Assignment:
State, as a bare number, how many lines below contain "documentation".

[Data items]
*** Begin section ***
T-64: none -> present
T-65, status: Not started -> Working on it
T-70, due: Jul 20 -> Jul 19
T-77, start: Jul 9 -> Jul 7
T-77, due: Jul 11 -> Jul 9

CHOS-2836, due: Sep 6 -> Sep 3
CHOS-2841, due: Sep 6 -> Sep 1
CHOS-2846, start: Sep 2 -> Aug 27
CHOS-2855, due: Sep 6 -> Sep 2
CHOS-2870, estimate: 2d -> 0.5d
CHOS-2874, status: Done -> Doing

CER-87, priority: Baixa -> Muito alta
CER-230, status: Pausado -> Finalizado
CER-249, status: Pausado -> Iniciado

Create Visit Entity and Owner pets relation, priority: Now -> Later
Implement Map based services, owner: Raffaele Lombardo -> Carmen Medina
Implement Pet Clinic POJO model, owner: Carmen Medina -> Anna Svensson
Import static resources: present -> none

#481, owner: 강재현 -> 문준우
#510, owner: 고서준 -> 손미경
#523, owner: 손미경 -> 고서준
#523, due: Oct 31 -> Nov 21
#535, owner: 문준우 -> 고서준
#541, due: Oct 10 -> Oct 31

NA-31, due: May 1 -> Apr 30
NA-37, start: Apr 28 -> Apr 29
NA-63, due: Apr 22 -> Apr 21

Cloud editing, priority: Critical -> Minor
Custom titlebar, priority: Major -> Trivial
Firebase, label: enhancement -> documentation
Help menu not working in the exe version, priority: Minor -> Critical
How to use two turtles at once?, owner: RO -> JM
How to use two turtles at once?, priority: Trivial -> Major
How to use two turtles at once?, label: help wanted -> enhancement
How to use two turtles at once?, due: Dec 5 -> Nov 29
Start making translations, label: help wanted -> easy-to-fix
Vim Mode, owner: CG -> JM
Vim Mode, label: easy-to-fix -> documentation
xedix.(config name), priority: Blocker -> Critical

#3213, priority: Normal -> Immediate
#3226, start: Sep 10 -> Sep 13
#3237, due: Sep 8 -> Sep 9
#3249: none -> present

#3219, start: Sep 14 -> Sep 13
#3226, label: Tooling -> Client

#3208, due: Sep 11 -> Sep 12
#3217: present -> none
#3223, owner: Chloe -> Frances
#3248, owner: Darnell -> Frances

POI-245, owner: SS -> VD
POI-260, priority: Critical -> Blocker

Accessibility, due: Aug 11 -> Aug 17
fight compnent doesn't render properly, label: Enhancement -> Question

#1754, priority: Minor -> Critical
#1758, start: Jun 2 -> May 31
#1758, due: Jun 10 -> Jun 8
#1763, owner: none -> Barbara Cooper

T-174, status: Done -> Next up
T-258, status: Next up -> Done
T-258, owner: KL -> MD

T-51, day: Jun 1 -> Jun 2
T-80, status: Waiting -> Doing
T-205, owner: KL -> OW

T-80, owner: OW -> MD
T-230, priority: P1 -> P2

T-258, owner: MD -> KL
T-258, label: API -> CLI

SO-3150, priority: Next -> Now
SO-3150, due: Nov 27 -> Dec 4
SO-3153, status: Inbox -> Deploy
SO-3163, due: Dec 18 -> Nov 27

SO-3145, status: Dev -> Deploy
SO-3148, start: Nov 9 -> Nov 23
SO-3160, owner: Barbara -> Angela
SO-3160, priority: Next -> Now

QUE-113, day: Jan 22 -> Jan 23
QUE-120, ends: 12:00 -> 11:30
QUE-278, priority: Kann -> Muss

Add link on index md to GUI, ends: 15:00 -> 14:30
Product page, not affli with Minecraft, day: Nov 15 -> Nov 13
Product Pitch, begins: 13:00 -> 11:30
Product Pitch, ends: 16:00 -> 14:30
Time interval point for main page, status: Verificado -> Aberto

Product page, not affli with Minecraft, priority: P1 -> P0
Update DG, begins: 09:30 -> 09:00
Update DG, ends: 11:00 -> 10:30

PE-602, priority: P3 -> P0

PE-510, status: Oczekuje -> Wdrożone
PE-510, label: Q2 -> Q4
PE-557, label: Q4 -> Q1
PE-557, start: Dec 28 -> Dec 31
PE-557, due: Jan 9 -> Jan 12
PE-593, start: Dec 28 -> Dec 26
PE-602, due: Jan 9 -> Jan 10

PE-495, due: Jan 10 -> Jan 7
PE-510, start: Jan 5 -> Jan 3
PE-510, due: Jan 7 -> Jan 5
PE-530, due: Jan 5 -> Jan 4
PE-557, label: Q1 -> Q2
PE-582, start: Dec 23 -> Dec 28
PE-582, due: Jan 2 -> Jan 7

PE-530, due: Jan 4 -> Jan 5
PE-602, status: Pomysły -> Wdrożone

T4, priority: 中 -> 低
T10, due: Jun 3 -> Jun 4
*** End section ***
Response area:
2